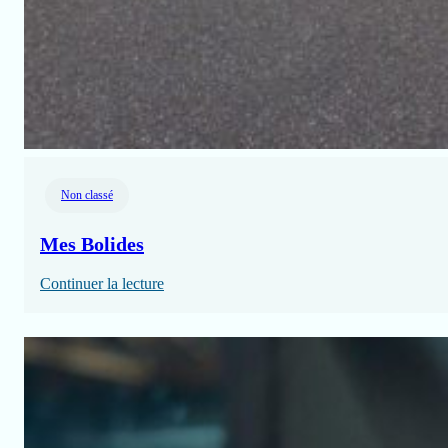
Non classé
Mes Bolides
:
Continuer la lecture
Mes
Bolides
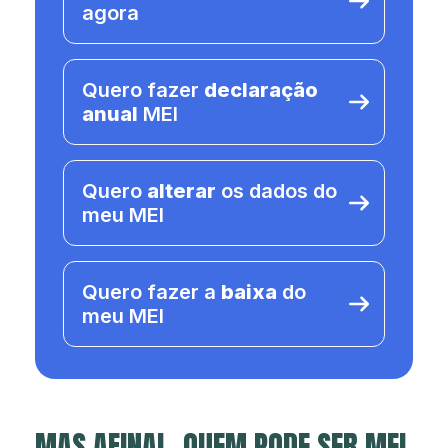
agora
Quero fazer
declaração
anual
MEI
Quero
alterar
os dados do
meu MEI
Quero fazer a
baixa
do
meu MEI
MAS AFINAL, QUEM PODE SER MEI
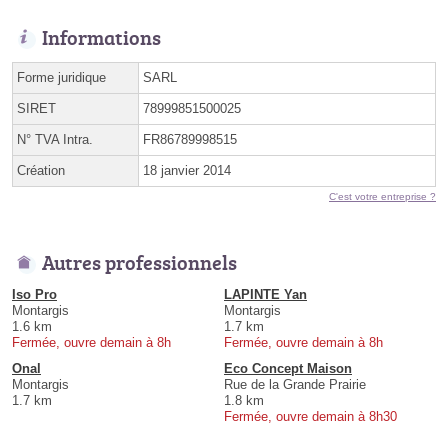
Informations
Forme juridique
SARL
SIRET
78999851500025
N° TVA Intra.
FR86789998515
Création
18 janvier 2014
C'est votre entreprise ?
Autres professionnels
Iso Pro
LAPINTE Yan
Montargis
Montargis
1.6 km
1.7 km
Fermée, ouvre demain à 8h
Fermée, ouvre demain à 8h
Onal
Eco Concept Maison
Montargis
Rue de la Grande Prairie
1.7 km
1.8 km
Fermée, ouvre demain à 8h30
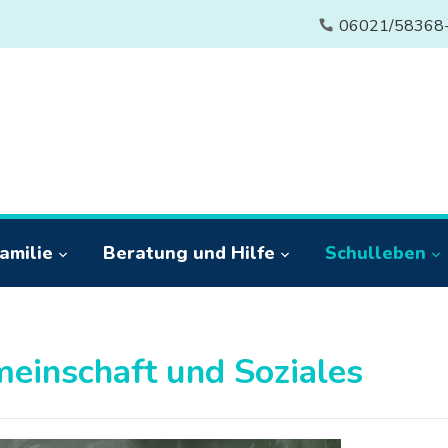
06021/58368
amilie
Beratung und Hilfe
Schulleben
einschaft und Soziales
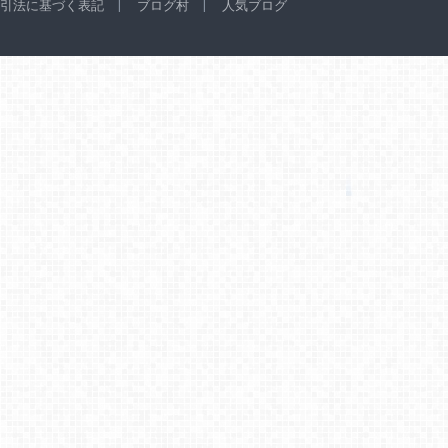
引法に基づく表記
ブログ村
人気ブログ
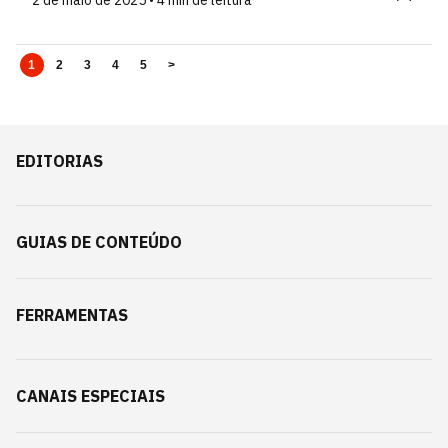
2 de maio de 2025 • 4 min de leitura
1
2
3
4
5
>
EDITORIAS
GUIAS DE CONTEÚDO
FERRAMENTAS
CANAIS ESPECIAIS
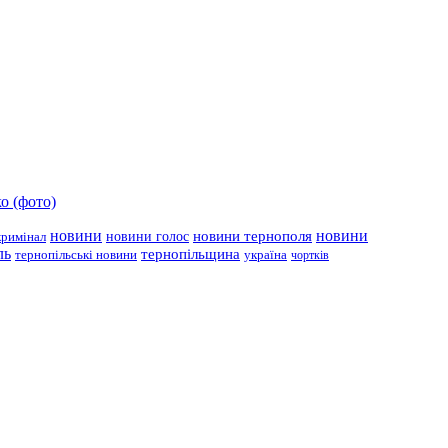
о (фото)
новини
новини тернополя
новини
новини голос
кримінал
ль
тернопільщина
україна
тернопільські новини
чортків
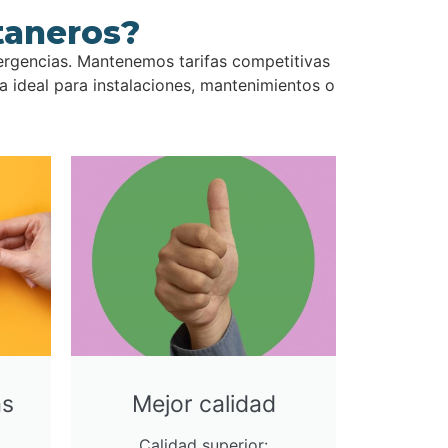
taneros?
ergencias. Mantenemos tarifas competitivas
 ideal para instalaciones, mantenimientos o
as
Mejor calidad
Calidad superior:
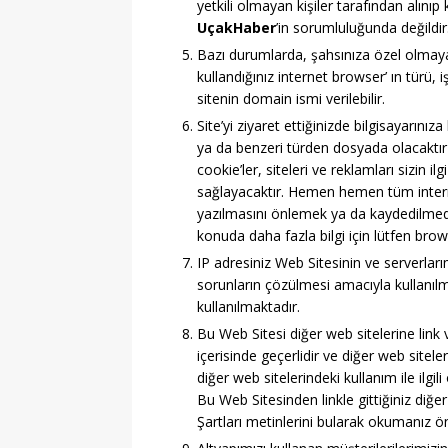
yetkili olmayan kişiler tarafından alınıp
UçakHaber
’in sorumluluğunda değildir
Bazı durumlarda, şahsınıza özel olmayan 
kullandığınız internet browser’ ın türü, i
sitenin domain ismi verilebilir.
Site’yi ziyaret ettiğinizde bilgisayarınıza 
ya da benzeri türden dosyada olacaktır 
cookie’ler, siteleri ve reklamları sizin i
sağlayacaktır. Hemen hemen tüm interne
yazılmasını önlemek ya da kaydedilmede
konuda daha fazla bilgi için lütfen brows
IP adresiniz Web Sitesinin ve serverları
sorunların çözülmesi amacıyla kullanılm
kullanılmaktadır.
Bu Web Sitesi diğer web sitelerine link
içerisinde geçerlidir ve diğer web sitel
diğer web sitelerindeki kullanım ile ilgili
Bu Web Sitesinden linkle gittiğiniz diğer
Şartları metinlerini bularak okumanız öne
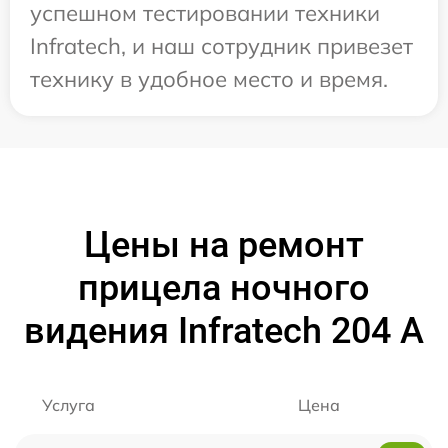
успешном тестировании техники
Infratech, и наш сотрудник привезет
технику в удобное место и время.
Цены на ремонт
прицела ночного
видения Infratech 204 А
Услуга
Цена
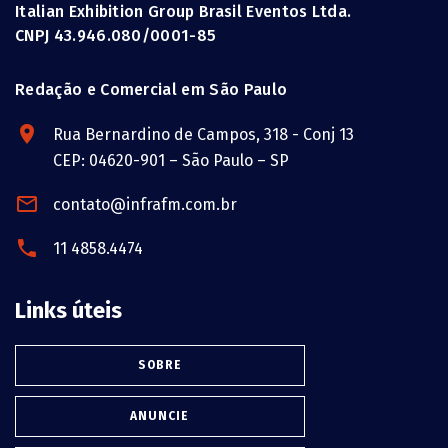
Italian Exhibition Group Brasil Eventos Ltda.
CNPJ 43.946.080/0001-85
Redação e Comercial em São Paulo
Rua Bernardino de Campos, 318 - Conj 13
CEP: 04620-901 – São Paulo – SP
contato@infrafm.com.br
11 4858.4474
Links úteis
SOBRE
ANUNCIE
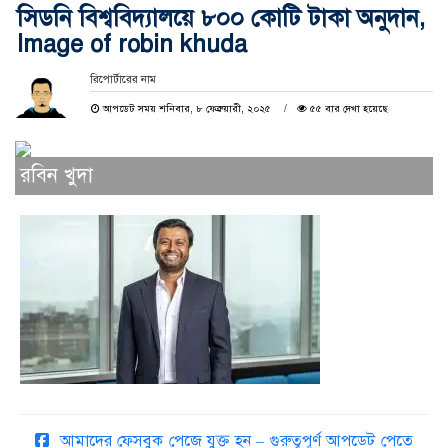
সিডনি বিশ্ববিদ্যালয়ে ৮০০ কোটি টাকা অনুদান,
Image of robin khuda
রিপোর্টারের নাম
আপডেট সময় শনিবার, ৮ ফেব্রুয়ারী, ২০২৫
৫৫ বার দেখা হয়েছে
রবিন খুদা
আমাদের ফেসবুক পেজে যুক্ত হন – গুরুত্বপূর্ণ আপডেট পেতে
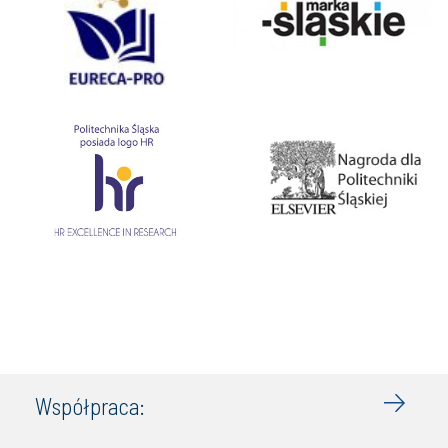
Współpraca:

### Action item
Exact lines, nothing more: output the one with "CNPJ 43.946.080/0001-85" and every later line through the end of the data, skipping pictures.

### Answer to the problem
CNPJ 43.946.080/0001-85
Redação e Comercial em São Paulo
Rua Bernardino de Campos, 318 - Conj 13
CEP: 04620-901 – São Paulo – SP
contato@infrafm.com.br
11 4858.4474
Links úteis
SOBRE
ANUNCIE
সিডনি বিশ্ববিদ্যালয়ে ৮০০ কোটি টাকা অনুদান,
Image of robin khuda
রিপোর্টারের নাম
আপডেট সময় শনিবার, ৮ ফেব্রুয়ারী, ২০২৫
৫৫ বার দেখা হয়েছে
রবিন খুদা
আমাদের ফেসবুক পেজে যুক্ত হন – গুরুত্বপূর্ণ আপডেট পেতে
Współpraca:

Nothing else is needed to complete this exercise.